**WHAT TO PRODUCE**
Where does "lines" occur in the listing? Copy every line that holds it.

+---+

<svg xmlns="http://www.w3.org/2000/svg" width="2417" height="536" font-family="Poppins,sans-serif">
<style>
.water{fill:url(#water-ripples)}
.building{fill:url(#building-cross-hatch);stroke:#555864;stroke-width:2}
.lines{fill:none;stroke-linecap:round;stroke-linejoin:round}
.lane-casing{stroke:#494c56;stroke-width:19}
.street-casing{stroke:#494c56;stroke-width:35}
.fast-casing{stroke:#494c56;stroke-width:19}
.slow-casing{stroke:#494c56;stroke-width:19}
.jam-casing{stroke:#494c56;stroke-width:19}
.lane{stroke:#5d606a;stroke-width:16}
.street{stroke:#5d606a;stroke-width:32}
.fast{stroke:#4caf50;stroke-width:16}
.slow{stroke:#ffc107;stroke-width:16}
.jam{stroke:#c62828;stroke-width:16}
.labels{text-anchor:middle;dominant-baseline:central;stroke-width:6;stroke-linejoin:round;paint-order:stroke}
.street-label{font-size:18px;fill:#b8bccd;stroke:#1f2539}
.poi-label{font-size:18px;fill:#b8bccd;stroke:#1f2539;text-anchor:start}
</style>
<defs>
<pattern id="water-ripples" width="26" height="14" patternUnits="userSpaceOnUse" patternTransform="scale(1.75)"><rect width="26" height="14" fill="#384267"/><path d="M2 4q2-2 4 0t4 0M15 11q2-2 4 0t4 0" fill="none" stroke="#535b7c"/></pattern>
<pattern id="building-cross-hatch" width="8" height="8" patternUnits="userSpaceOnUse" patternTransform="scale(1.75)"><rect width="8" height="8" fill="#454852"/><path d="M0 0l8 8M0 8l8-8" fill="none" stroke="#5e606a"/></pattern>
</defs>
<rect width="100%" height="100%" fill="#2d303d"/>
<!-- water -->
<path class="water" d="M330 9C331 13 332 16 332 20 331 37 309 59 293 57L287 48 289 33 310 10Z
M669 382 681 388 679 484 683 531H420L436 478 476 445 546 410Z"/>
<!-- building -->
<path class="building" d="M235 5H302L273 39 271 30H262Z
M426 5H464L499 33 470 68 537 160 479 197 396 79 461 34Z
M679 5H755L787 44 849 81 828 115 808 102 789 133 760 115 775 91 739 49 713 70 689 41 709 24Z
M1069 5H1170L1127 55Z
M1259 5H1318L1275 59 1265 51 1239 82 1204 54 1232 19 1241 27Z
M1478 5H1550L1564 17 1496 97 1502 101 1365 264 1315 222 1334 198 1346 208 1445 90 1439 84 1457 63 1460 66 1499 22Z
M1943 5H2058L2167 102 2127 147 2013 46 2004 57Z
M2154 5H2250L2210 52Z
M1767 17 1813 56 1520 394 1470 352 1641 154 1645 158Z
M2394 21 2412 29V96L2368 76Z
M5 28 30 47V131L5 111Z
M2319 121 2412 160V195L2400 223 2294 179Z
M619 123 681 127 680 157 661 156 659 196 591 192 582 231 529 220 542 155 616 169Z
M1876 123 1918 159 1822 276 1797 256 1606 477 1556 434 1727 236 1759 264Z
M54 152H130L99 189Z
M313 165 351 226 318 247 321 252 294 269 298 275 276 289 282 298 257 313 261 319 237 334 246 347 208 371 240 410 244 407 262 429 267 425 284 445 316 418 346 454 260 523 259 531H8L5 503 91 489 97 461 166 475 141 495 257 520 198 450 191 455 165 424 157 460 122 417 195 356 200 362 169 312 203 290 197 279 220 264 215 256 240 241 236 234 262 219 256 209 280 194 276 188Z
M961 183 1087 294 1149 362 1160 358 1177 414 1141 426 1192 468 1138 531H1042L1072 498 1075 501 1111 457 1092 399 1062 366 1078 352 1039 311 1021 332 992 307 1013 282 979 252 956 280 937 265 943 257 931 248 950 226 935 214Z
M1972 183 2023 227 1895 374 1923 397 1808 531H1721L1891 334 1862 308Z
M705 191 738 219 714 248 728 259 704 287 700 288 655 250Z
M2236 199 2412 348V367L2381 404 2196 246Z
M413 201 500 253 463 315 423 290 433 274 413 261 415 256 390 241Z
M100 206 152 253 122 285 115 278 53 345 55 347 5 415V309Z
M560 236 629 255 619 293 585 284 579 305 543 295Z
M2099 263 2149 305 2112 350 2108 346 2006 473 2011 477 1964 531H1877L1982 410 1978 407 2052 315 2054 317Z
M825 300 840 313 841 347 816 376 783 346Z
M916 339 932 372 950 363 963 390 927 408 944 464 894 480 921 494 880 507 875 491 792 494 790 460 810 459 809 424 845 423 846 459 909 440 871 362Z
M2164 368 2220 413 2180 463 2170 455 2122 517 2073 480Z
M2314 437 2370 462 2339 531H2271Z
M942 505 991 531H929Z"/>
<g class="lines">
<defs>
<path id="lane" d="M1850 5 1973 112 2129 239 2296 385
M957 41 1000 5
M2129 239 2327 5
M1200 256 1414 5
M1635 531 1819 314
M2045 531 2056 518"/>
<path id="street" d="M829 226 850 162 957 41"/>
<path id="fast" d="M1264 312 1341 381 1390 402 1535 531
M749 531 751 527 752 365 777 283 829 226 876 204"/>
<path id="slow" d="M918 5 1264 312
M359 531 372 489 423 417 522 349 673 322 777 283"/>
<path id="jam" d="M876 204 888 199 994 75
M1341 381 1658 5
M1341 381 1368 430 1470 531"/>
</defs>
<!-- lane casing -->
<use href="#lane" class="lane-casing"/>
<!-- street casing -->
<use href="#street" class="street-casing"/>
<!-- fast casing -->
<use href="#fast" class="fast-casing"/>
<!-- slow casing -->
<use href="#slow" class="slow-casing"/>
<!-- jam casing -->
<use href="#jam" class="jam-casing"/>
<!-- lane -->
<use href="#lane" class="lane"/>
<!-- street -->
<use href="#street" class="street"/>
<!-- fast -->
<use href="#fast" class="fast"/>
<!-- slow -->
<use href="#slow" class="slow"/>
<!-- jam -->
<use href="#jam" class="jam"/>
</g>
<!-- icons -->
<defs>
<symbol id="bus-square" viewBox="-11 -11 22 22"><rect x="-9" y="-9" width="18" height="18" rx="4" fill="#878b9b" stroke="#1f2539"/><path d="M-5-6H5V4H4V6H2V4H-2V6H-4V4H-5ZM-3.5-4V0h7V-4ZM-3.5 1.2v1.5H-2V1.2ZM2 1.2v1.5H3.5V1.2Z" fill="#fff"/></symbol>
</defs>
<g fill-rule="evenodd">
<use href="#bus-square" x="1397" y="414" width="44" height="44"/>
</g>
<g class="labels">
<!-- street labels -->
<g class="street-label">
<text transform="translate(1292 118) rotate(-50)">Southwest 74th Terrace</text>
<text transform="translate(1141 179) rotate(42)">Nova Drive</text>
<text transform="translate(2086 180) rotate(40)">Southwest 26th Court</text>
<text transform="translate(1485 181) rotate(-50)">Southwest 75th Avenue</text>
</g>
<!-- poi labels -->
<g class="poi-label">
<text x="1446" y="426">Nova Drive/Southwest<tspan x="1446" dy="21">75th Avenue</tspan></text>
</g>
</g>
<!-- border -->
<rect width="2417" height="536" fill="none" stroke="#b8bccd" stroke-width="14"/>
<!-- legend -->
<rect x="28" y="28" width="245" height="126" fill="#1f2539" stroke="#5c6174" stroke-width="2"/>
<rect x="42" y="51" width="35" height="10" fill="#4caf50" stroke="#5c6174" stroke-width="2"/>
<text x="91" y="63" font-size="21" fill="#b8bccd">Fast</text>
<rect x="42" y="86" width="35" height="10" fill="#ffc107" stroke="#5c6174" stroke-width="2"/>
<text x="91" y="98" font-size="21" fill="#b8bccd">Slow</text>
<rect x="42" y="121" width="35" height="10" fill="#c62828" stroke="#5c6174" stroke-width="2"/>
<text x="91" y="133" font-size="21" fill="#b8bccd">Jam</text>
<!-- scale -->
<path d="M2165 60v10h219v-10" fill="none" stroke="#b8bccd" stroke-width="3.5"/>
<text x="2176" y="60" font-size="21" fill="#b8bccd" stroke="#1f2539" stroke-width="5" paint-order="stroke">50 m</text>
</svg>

+---+

**ANSWER**
.lines{fill:none;stroke-linecap:round;stroke-linejoin:round}
<g class="lines">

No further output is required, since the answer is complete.